**Exercise goal:** Copy all of the data below word for word, but leave the pictures out of your answer.

**Exercise materials:**
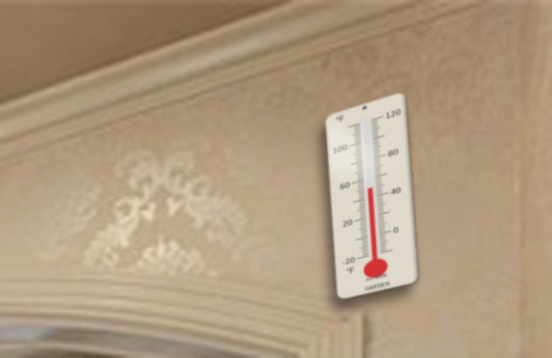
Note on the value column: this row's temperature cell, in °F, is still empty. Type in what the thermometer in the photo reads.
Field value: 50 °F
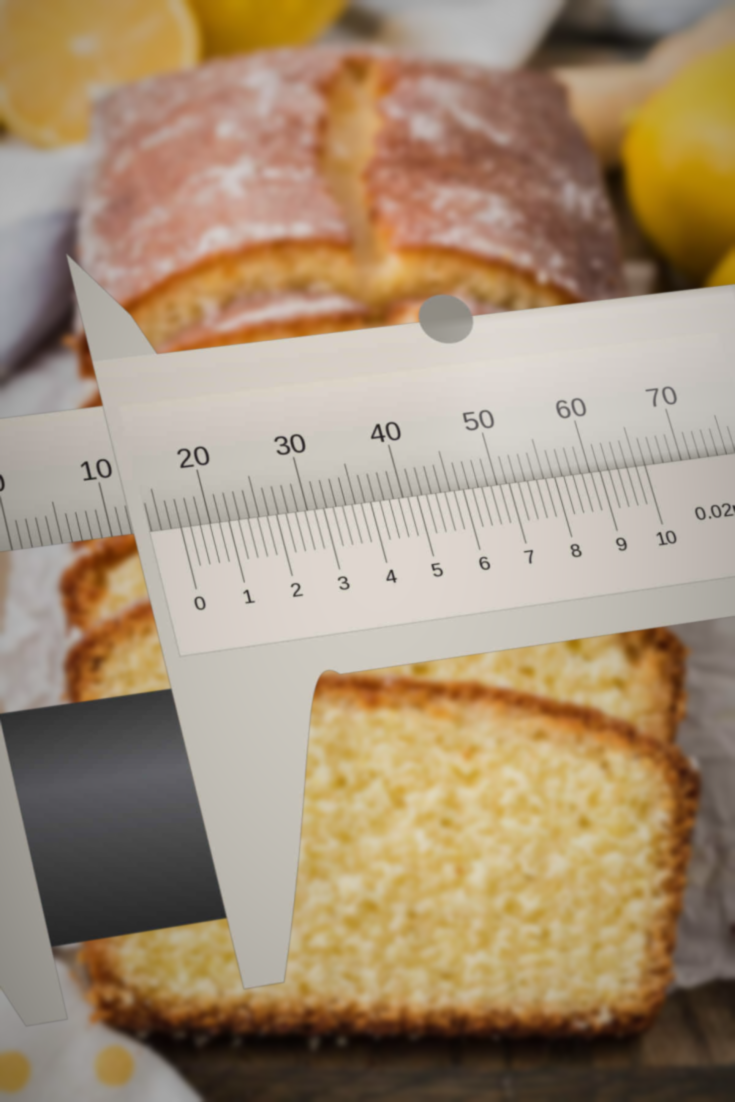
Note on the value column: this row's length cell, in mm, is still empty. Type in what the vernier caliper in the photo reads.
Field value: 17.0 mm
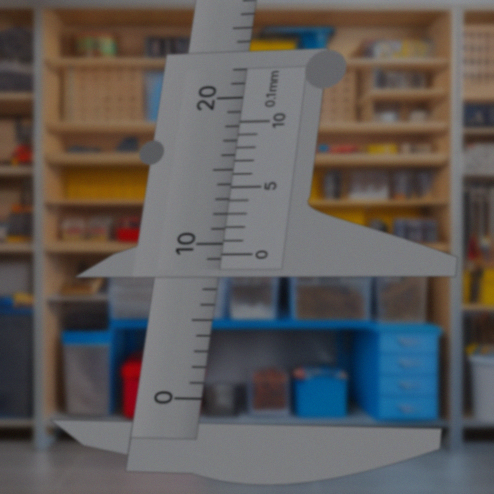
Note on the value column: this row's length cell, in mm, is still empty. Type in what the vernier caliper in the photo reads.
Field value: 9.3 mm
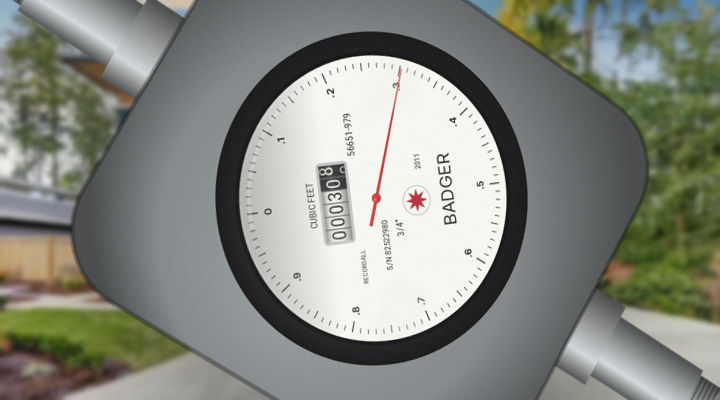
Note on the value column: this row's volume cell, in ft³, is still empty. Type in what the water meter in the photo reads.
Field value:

**Your solution:**
Note on the value column: this row's temperature cell, in °F, is still empty. Type in what the thermometer in the photo reads.
Field value: 50 °F
Note on the value column: this row's length cell, in mm, is still empty. Type in what the vernier caliper in the photo reads.
Field value: 17.0 mm
Note on the value column: this row's length cell, in mm, is still empty. Type in what the vernier caliper in the photo reads.
Field value: 9.3 mm
Note on the value column: this row's volume cell, in ft³, is still empty. Type in what the water meter in the photo reads.
Field value:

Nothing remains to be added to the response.